▶ [PASSAGE FOR REVIEW]:
Start of Block

Q: I have a fund that starts off the year in full accumulation phase and then moves into full retirement phase on 1 January 2023. After that, a member receives a contribution on 1 February 2023. Both members have a Total Super Balance of less than $1.6 million so deemed segregation is possible. Will the full accumulation period of 1 July 2022 – 31 December 2022 be 100% taxable?
Rosemarie
Q: I have a fund that starts off the year in full accumulation phase and then moves into full retirement phase on 1 January 2023. After that, a member receives a contribution on 1 February 2023. Both members have a Total Super Balance of less than $1.6 million so deemed segregation is possible. Will the full accumulation period of 1 July 2022 – 31 December 2022 be 100% taxable?
A: Hi Rosemarie, great question! Periods solely supporting accumulation phase are considered unsegregated and the actuary’s percentage will apply to assessable income received in all unsegregated periods including the periods solely supporting accumulation phase. Therefore, in your example the period 1 July 2022 – 31 December 2022 will not be 100% taxable and instead, the actuary’s percentage will apply to income received during that period.
It is important to note that ‘Deemed Segregation’ can only be applied to periods solely supporting retirement phase (assuming the fund is eligible to use the Segregation Method). Deemed Segregation cannot be applied to periods solely supporting accumulation phase.

End of Block

▶ [PROVIDED DATA]:
Start of Block

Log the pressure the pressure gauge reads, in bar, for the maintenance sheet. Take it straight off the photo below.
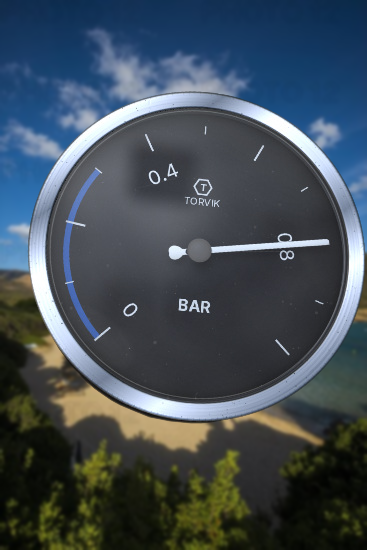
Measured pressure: 0.8 bar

End of Block

▶ [WHAT THIS TASK INVOLVES]: Write out, word for word, the part of the superannuation Q&A above that opens with the words containing "A: Hi Rosemarie, great" and closes with "during that period.".

▶ [TASK RESULT]:
A: Hi Rosemarie, great question! Periods solely supporting accumulation phase are considered unsegregated and the actuary’s percentage will apply to assessable income received in all unsegregated periods including the periods solely supporting accumulation phase. Therefore, in your example the period 1 July 2022 – 31 December 2022 will not be 100% taxable and instead, the actuary’s percentage will apply to income received during that period.